TASK INPUT —

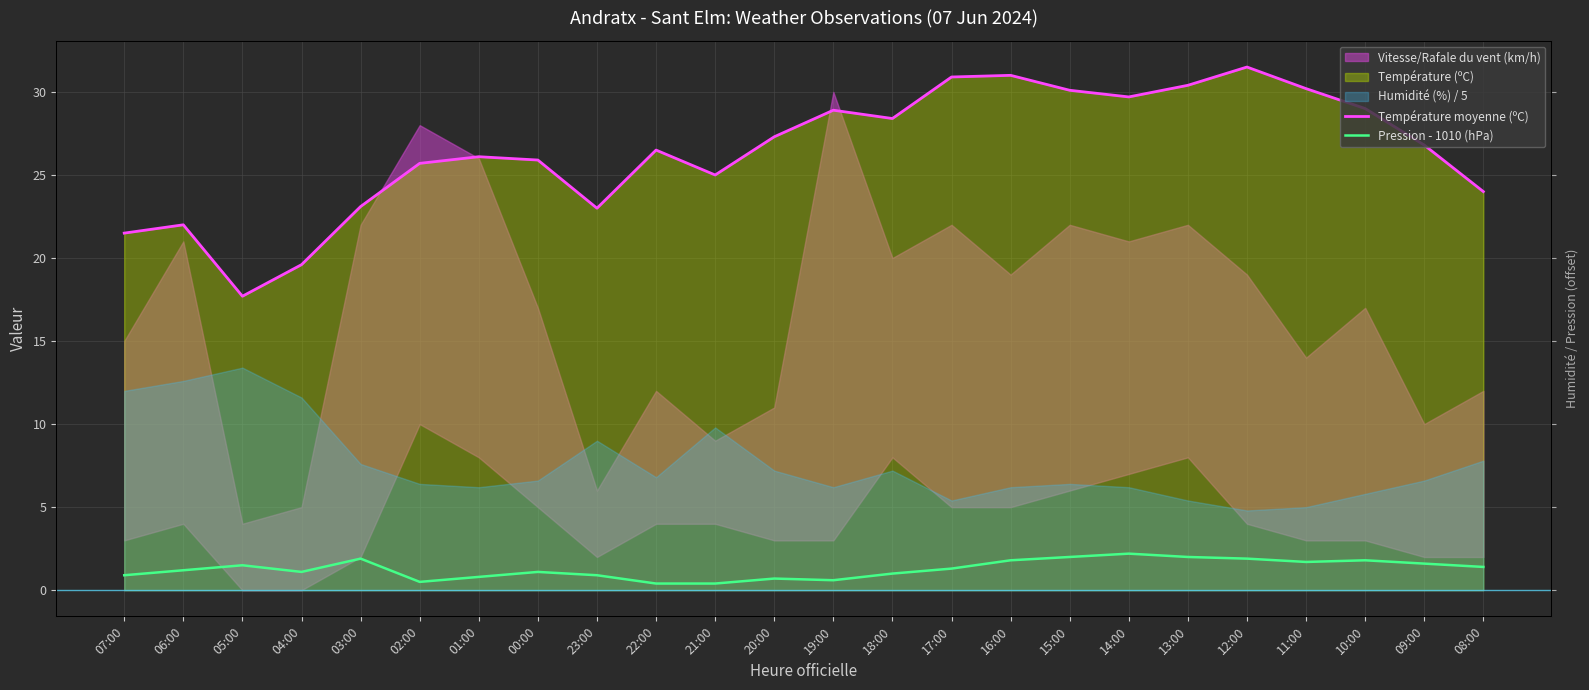

What is the value of the Pression - 1010 (hPa) point at the 15th from the left?

1.3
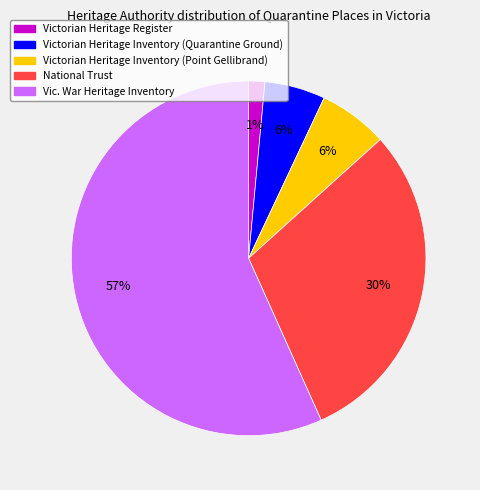

Combined, do Vic. War Heritage Inventory and Victorian Heritage Register account for over 50%?

Yes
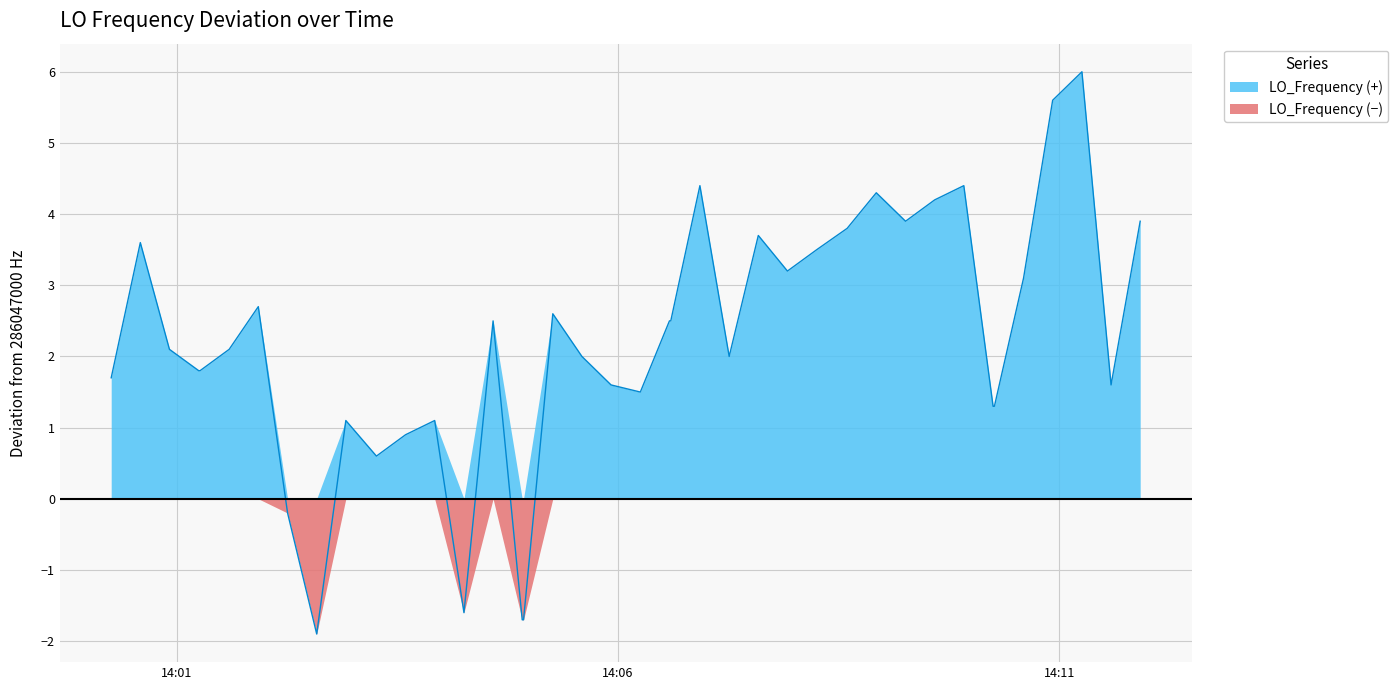

What is the maximum value shown in the chart?

6.0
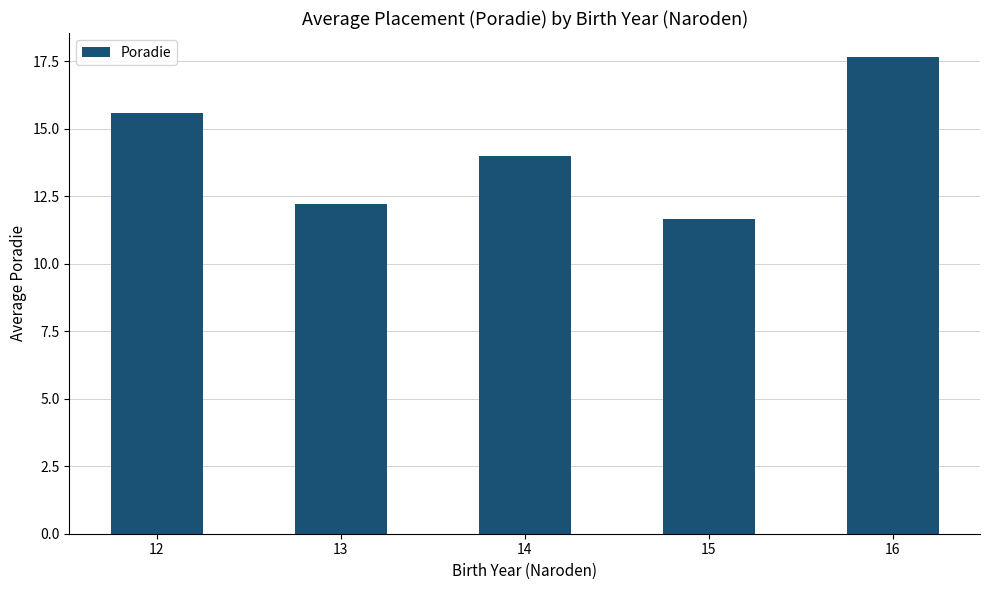

Reading right to left, list all the values displayed in this chart.

17.7	11.7	14.0	12.2	15.6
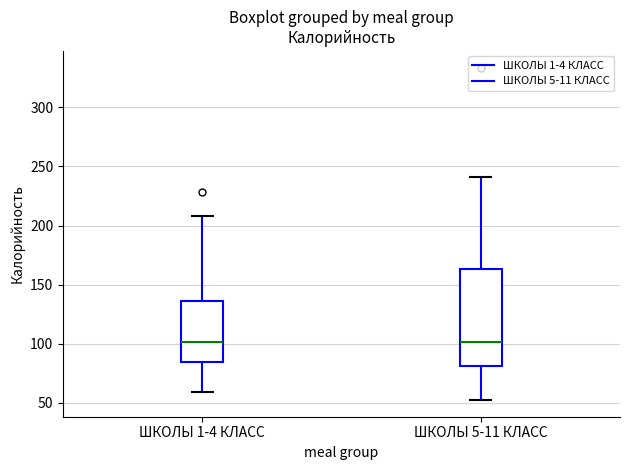

Reading left to right, read every box against the y-axis: the position of its median line, the range the box covers, and the ends of its whiskers. The values are not printed on the chart, so give them approximately, as read against the axis.

ШКОЛЫ 1-4 КЛАСС: median 100, box 85 to 135, whiskers 60 to 210
ШКОЛЫ 5-11 КЛАСС: median 100, box 80 to 165, whiskers 50 to 240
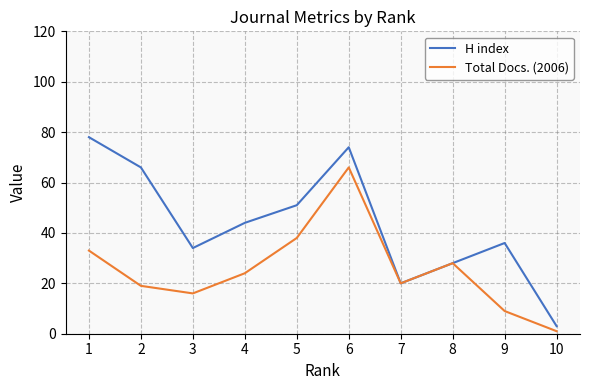

Reading left to right, list all the values displayed in this chart.

H index: 78	66	34	44	51	74	20	28	36	3
Total Docs. (2006): 33	19	16	24	38	66	20	28	9	1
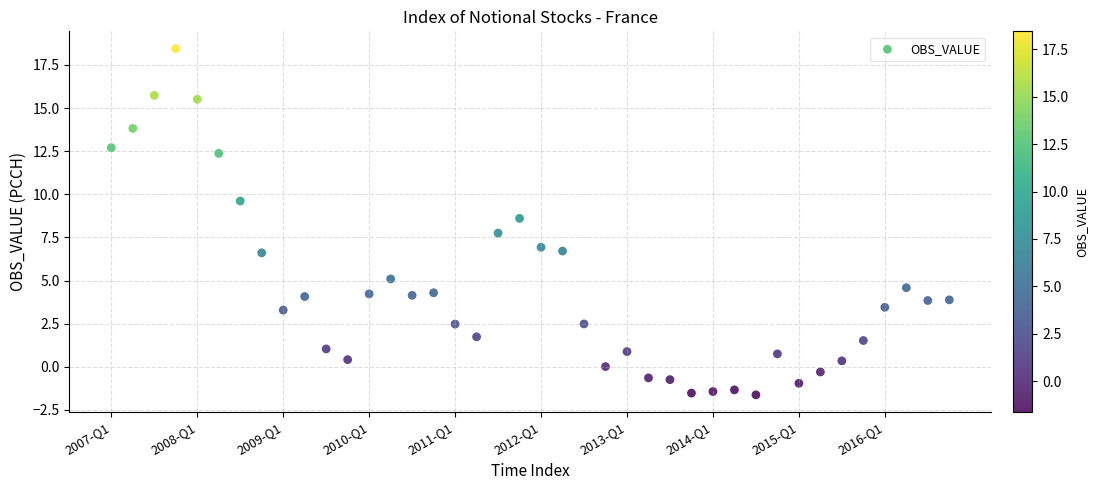

What Y value in the scatter plot is closest to 8?

7.7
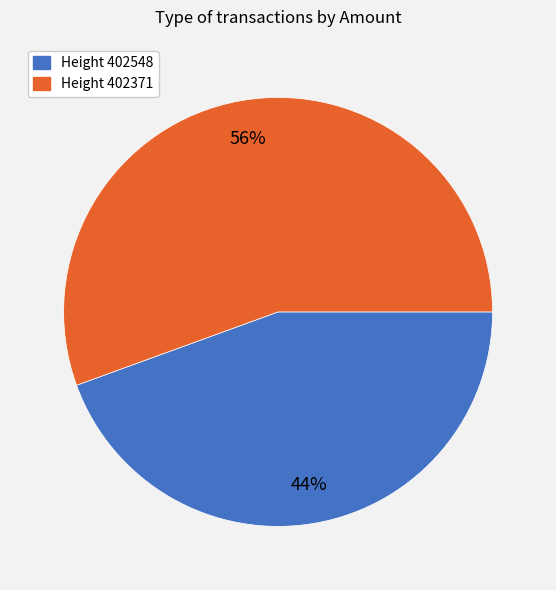

Does any single category account for the majority?

Yes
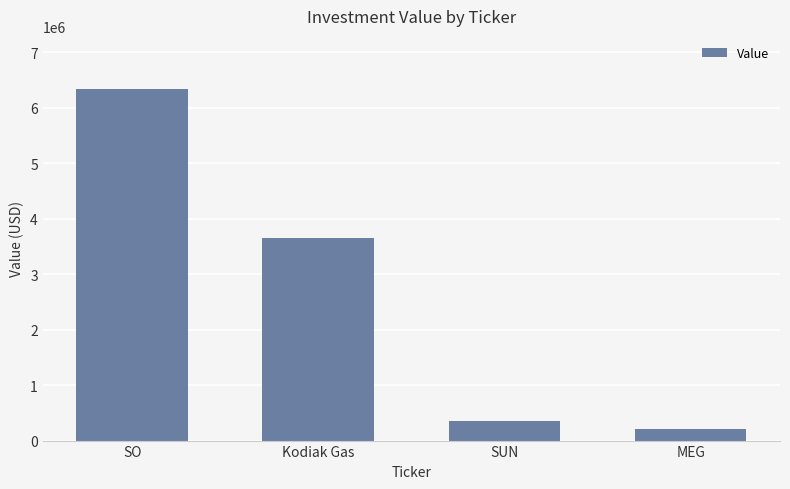

Where is the data nearest to the value 3277959?

Kodiak Gas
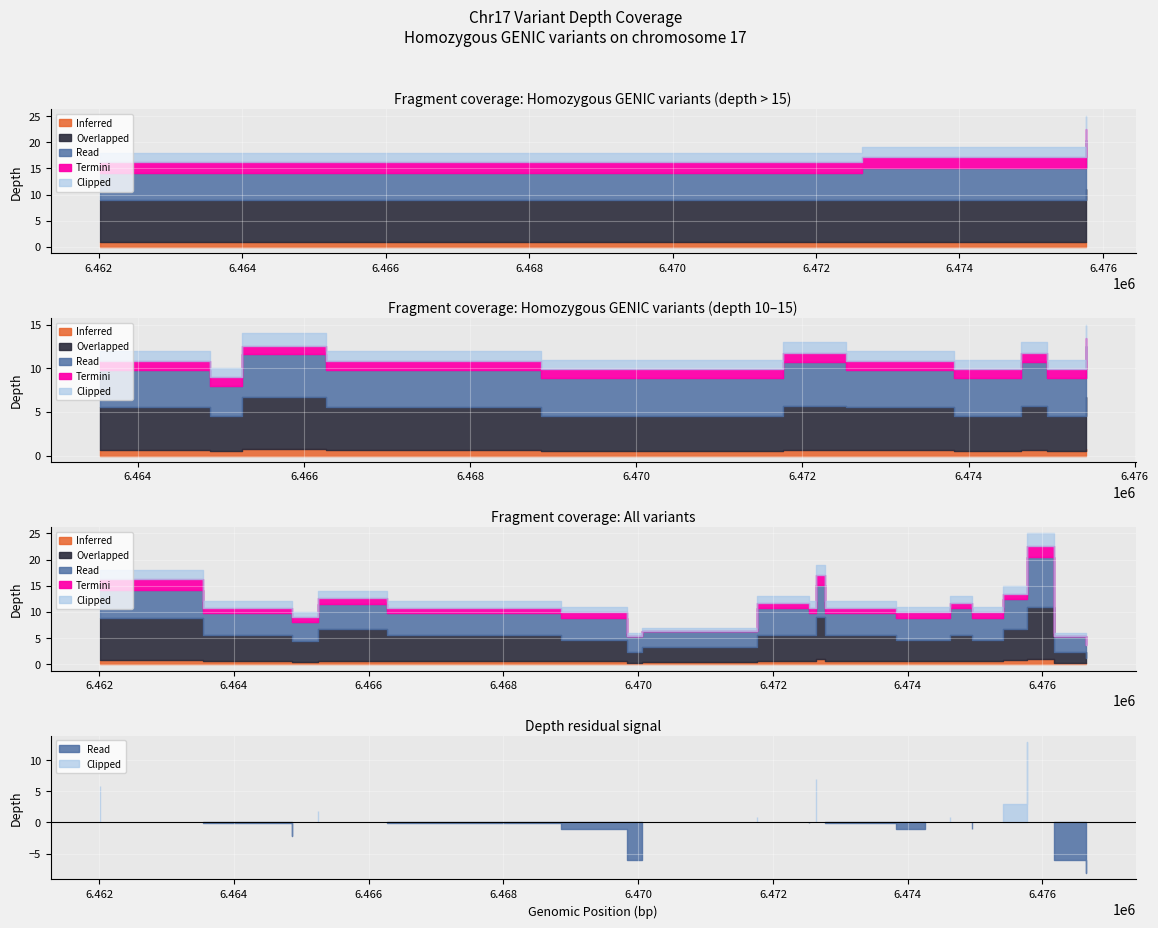

True or false: termini and genic intersect in this chart.

False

TASK BRIEF —
List each line in the entries above that contains the word "this". Case counts.

EXERCISE RESULT —
Reading right to left, list all the values displayed in this chart.
Reading left to right, list all the values displayed in this chart.
True or false: termini and genic intersect in this chart.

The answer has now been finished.